Tips for Teachers: How To Optimize Your Zoom Classes

Ben FreelandTechnology

Remember the days when your elementary school teacher could never get the audiovisual equipment to work properly and always had to call in a maintenance person for help? Things could scarcely be more different today, especially in the era of COVID-19, with teachers now among the world’s most expert users of Zoom and other online communication platforms.

With the COVID shutdown now approaching the two-month mark, most of the country’s teachers are now more or less acclimatized to doing their work online. Many have even found that online platforms like Zoom have unexpected benefits that enhance students’ learning experience.

Zoom, for example, makes it very easy for instructors to share web content and digital documents with students in real time. The screen share function also allows students and teachers to edit documents simultaneously. Also, the platform’s text messaging function also facilitates real-time discussion among students (and the instructor) of points being discussed in class.

As for the ability to mute students who are dominating class discussion or otherwise being disruptive … need I say anything more?

That said, there’s a lot of trial and error inherent in transitioning from a live classroom setting to an online one, and it generally takes a few goes to truly get the hang of it.

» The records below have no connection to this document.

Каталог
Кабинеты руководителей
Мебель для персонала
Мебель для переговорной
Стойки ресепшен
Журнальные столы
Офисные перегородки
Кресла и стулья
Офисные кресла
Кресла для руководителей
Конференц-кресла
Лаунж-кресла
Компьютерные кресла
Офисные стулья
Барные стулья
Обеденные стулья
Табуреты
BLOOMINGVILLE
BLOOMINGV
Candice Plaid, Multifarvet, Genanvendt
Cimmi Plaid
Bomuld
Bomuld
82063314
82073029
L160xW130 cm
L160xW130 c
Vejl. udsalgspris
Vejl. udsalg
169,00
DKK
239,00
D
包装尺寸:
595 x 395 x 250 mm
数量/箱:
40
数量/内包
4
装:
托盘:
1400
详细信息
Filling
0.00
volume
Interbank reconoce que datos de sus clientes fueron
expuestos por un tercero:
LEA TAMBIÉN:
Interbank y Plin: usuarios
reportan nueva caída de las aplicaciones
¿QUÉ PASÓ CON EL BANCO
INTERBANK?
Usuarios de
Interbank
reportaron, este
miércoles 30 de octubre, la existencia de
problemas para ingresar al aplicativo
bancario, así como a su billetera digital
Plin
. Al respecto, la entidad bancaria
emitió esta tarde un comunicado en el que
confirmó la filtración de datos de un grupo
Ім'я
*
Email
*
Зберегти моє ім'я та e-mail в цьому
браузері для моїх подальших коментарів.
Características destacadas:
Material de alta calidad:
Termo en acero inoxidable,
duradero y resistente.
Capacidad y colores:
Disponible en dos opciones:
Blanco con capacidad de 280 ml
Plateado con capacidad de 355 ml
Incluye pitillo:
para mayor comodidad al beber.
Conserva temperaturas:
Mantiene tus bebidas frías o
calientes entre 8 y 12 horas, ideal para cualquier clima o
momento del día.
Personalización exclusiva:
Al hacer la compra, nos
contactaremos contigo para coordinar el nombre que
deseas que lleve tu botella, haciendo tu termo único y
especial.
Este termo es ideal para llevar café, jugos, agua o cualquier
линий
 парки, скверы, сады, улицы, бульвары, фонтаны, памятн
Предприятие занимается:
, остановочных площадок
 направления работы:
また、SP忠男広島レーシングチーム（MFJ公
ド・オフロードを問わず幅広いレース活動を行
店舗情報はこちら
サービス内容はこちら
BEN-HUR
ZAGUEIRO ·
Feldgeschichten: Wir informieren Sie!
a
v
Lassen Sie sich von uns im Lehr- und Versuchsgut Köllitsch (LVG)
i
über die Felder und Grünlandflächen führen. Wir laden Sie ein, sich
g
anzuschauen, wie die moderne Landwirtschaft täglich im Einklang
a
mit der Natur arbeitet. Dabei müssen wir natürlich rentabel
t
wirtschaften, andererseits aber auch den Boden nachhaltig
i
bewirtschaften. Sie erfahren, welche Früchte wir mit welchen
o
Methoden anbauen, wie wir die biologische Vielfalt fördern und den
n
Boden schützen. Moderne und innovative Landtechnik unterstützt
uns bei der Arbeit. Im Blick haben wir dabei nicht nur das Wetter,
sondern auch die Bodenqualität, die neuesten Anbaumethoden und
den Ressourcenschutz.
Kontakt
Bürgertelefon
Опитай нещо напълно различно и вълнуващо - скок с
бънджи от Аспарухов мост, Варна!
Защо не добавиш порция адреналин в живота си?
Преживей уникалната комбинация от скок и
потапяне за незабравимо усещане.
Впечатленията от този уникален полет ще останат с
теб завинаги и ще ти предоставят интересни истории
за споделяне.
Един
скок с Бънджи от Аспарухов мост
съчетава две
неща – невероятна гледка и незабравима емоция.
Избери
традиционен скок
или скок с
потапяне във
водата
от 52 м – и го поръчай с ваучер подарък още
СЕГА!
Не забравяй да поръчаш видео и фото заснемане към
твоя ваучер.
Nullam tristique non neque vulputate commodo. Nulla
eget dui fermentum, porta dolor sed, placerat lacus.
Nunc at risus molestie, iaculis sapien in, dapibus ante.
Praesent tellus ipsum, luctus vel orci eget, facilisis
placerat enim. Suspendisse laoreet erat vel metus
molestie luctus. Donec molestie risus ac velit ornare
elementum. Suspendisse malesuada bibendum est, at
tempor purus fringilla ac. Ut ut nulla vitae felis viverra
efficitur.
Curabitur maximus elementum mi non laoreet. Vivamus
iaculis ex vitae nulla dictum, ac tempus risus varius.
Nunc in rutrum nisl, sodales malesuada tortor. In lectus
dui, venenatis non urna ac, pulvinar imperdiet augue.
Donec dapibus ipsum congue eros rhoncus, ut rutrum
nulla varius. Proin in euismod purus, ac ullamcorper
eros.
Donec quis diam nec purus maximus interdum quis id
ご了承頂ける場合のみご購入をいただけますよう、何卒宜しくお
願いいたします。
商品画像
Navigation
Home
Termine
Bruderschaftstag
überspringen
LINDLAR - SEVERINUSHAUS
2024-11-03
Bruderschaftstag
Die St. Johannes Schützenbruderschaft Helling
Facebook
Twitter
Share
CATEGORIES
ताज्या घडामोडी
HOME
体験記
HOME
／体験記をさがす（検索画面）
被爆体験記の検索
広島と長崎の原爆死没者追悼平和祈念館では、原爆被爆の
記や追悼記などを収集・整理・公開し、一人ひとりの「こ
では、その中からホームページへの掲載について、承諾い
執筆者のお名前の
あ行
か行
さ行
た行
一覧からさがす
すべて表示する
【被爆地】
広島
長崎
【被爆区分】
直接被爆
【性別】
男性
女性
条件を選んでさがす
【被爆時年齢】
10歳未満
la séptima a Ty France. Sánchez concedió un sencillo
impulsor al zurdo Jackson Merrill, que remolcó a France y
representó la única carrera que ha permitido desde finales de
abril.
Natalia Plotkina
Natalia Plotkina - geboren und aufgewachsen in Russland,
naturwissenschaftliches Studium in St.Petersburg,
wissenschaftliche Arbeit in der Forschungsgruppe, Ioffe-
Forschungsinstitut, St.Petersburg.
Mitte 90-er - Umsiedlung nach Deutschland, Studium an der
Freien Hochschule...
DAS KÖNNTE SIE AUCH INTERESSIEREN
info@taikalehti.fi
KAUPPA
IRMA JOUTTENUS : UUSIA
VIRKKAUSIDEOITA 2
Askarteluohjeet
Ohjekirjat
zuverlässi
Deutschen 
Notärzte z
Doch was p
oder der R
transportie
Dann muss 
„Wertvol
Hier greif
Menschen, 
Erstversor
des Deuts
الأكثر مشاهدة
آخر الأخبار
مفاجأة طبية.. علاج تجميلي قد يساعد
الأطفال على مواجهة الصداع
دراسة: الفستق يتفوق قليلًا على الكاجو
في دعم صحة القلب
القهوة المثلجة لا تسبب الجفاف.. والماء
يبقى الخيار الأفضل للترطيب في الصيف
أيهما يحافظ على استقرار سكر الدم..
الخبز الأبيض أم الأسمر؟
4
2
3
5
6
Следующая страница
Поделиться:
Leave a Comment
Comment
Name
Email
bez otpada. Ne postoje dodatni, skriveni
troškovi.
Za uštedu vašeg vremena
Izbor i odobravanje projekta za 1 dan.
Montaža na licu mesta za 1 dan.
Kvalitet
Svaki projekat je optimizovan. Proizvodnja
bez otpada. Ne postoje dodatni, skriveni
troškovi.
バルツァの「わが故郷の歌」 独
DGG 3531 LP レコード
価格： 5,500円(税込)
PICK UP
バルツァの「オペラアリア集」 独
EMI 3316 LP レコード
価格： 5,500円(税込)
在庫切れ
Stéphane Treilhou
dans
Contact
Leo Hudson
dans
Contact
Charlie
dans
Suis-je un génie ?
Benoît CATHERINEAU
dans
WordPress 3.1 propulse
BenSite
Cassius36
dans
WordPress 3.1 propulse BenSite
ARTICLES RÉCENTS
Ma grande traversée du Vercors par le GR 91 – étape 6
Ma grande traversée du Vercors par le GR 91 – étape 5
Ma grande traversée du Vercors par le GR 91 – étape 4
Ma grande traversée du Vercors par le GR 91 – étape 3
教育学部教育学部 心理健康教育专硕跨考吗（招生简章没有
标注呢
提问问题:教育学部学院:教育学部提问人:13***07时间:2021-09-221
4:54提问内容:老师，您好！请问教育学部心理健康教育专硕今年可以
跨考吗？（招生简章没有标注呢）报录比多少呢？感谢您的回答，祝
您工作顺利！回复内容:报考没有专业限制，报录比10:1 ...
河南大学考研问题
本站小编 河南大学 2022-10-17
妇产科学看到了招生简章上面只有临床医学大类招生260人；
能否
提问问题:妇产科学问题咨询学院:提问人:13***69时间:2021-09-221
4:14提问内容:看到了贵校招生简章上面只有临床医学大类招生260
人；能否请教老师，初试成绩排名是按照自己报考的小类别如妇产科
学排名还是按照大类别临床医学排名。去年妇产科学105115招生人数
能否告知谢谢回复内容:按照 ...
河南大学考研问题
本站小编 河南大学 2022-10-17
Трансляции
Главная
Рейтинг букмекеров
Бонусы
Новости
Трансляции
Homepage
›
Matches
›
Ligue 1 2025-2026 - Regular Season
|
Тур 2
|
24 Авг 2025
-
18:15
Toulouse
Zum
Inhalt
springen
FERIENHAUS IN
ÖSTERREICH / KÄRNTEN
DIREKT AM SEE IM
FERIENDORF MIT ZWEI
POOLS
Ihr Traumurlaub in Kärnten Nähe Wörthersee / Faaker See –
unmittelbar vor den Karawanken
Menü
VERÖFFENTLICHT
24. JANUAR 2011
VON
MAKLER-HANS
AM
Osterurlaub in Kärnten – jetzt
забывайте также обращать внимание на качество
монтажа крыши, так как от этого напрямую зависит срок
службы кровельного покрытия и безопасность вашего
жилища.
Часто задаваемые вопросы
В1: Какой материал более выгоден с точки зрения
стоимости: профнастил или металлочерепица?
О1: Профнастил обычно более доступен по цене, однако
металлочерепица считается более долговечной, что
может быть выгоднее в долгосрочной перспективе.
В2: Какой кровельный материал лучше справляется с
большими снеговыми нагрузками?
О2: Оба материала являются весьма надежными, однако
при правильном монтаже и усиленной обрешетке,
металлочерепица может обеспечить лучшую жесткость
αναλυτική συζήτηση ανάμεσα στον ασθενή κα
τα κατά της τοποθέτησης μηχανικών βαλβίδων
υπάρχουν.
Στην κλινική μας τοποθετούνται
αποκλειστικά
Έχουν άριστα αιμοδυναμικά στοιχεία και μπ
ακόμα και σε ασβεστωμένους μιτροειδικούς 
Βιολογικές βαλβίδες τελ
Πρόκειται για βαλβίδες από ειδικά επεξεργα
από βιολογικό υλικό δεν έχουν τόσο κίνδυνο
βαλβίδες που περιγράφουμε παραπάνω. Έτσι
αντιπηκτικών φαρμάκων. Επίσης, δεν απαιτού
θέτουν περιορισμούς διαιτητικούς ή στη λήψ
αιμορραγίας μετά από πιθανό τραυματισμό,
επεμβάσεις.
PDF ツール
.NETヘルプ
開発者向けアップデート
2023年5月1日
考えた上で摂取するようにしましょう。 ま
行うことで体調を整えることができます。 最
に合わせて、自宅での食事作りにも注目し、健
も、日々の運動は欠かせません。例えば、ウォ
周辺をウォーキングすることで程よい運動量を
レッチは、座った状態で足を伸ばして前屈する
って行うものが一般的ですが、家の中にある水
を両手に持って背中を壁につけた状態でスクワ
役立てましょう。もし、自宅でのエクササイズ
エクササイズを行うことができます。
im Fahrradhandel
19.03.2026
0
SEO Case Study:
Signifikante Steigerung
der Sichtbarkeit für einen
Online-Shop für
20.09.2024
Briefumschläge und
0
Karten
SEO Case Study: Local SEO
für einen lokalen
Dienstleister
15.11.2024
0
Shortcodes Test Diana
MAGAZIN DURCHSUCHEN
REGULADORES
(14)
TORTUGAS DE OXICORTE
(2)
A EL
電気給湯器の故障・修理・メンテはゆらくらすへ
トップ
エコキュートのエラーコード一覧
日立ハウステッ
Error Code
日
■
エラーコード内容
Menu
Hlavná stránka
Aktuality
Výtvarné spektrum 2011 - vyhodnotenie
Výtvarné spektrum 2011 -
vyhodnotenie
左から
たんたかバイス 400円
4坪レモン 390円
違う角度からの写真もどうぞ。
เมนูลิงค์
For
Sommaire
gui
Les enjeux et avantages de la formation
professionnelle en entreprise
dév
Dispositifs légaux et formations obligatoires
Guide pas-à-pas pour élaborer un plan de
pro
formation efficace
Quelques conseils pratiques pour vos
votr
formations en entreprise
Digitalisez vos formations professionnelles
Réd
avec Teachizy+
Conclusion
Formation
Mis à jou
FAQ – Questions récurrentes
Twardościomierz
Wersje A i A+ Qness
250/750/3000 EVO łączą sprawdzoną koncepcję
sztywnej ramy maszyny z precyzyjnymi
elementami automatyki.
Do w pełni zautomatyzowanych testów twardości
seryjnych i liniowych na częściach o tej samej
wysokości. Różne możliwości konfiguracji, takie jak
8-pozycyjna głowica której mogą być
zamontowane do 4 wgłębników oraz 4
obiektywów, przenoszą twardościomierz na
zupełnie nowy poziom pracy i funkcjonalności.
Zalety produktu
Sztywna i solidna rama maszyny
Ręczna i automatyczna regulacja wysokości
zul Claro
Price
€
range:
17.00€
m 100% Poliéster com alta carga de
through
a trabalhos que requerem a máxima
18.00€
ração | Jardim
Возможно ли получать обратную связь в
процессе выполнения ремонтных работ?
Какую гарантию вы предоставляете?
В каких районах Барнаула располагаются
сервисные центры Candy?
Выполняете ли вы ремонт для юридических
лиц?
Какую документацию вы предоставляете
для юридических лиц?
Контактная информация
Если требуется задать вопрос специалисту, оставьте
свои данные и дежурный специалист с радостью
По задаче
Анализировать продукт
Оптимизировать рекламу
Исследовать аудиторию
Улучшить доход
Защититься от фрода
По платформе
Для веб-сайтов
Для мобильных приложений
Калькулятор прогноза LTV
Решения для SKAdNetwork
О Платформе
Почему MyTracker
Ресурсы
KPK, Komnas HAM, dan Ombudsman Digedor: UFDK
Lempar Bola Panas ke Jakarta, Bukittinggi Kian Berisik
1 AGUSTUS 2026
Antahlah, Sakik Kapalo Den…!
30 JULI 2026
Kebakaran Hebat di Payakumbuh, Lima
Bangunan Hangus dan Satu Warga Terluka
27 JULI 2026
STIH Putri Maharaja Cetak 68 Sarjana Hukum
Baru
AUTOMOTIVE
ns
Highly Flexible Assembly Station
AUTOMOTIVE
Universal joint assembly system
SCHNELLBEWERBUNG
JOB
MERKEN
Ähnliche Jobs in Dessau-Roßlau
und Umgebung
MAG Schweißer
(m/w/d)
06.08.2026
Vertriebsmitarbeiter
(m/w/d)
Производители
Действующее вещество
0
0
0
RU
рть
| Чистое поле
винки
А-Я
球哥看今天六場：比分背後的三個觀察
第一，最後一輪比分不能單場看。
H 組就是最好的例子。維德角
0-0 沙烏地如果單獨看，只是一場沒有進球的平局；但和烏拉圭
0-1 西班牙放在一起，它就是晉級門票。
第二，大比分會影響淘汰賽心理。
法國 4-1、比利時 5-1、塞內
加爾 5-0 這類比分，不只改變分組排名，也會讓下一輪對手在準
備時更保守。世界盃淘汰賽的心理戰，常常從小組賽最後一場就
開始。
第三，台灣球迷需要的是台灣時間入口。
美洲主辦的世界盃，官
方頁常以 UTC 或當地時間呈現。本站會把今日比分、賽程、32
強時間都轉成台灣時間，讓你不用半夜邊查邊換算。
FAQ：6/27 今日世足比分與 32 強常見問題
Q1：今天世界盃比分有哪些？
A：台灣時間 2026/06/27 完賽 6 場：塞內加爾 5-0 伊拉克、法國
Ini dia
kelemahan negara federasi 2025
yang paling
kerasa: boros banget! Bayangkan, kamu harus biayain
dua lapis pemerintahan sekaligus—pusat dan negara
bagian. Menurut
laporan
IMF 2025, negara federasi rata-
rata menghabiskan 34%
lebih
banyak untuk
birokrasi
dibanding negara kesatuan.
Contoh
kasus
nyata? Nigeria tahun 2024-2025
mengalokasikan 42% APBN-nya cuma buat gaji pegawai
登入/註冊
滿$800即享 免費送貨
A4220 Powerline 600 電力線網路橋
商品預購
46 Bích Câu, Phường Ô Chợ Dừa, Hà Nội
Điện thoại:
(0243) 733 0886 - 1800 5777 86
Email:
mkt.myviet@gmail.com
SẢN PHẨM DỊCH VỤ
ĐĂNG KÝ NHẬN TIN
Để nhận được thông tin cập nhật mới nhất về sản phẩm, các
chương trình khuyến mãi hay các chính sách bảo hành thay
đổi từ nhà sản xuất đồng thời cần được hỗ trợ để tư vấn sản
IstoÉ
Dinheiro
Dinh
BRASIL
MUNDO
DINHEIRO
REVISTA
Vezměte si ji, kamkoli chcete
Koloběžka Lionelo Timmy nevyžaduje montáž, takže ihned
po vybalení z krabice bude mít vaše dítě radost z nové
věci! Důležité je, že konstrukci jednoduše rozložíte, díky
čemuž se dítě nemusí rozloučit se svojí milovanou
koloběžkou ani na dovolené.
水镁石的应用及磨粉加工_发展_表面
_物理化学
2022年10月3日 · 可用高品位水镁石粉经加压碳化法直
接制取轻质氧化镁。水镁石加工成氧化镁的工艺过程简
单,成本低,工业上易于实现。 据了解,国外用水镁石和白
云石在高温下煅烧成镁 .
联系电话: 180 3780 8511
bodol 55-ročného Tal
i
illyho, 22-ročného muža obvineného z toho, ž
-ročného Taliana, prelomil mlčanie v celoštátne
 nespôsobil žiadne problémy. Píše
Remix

Fortunately, enough educators have made this transition that there is a considerable volume of blog posts out there with tips and tricks for building and fine-tuning an online class. Here are a few suggestions.

Make sure you have a sufficiently powerful machine for the job

Your smartphone may be more than adequate for Zoom calls with your family, but you don’t want to be depending on it for your online class. For one thing, relying on a smartphone will hinder your ability to use the whiteboard function and other screen-sharing tools that are simply not practical for use on your phone. For another, you will not be able to send text messages to your students in real time if you have to type into your phone.

A reasonably powerful desktop or laptop, hopefully with a decent quality webcam, is your friend.

Invest in an inexpensive condenser microphone and stand

You won’t need anything fancy. But especially if you’re working from home and you have children and other household noise creators in your midst, a decent condenser microphone and stand will help cancel out unwelcome background noise. Such microphones are plentiful and typically go for less than $40. A decent pair of noise-cancelling headphones is also a good investment if you’re going to be doing this a lot.

Set up your space beforehand

Nothing will set your class off to a bad start quite like finding that you’re sitting in a poorly lit corner of a room or, worse, that you have a visible pair of underwear hung up to dry on a door within view of your web cam. Make sure you give yourself enough time before your class to set up the space, make it look professional, and don’t have anything visible to your students that you wouldn’t want in your actual classroom.

Download Zoom to your computer

Technically you don’t have to do this, but downloading the Zoom app to your machine will make it easier to manage your session schedule.

Get your screen share pages set up ahead of time

Just as you don’t want to be running around tidying things up in your home office once the camera is on, you also don’t want to be wasting precious class time trying to find that Wikipedia page on Fermat’s Last Theorem or that student reading exercise on big wave surfing in El Salvador. Make sure everything is ready to click open beforehand.

For instructions on how to use the whiteboard and annotation tools, see the Zoom Help pages on sharing a whiteboard and using annotation tools.

Make sure your Adobe Acrobat is up to date

If you’re teaching online, Adobe Acrobat is your friend! Especially if you’re teaching language arts or anything else involving reading (and making notes on written documents), you definitely want to be able to edit PDFs with ease. If you’re not already well versed in Acrobat, it’s well worth it practicing marking up PDFs ahead of time so that you can easily do so during class.

Also, have a low-tech backup at hand

Even when you’re teaching online via Zoom, sometimes the old ways are still the best ways, which is why this educator always has an old-fashioned whiteboard on an easel behind him when he teaches. Sometimes you just want to be able to explain something freehand, and as long as your camera is adequate, your students should be able to read your whiteboard.

Also, it is a good idea to have a smartphone or tablet handy to take snapshots of your whiteboard notes for future uploading onto a class website or Facebook page.

Have a web presence for your class

Zoom is a great teaching tool, but it has its limitations. You will need a digital “home base” for your class that students can refer to between classes, where you can upload your class notes, alert students to homework assignments and the like, answer questions, and, most importantly, inform students of their Zoom meeting login number and password.

Larger institutions will most likely have Moodle pages for this purpose, but private teachers or instructors at small institutions will likely want to maintain their own private class Facebook pages.

Be sure to start and finish on time

You don’t wait around for latecomers in a regular classroom, do you? Why would you do anything different in an online setting? In fact, there’s even less of an excuse for tardiness online, given that students no longer have the excuse of a late bus or traffic jam for being late. Unfortunately, however, the COVID-19 shutdown has persuaded many that schedules no longer matter. You don’t want to be that teacher who lets stragglers dictate the schedule.

Take time to solicit questions, comments, and reactions from your class

Don’t race through the content. Be sure to allow your students time to utilize the meeting reactions, in-meeting chat, and push to talk functions to write questions in chat or to be unmuted to ask questions live.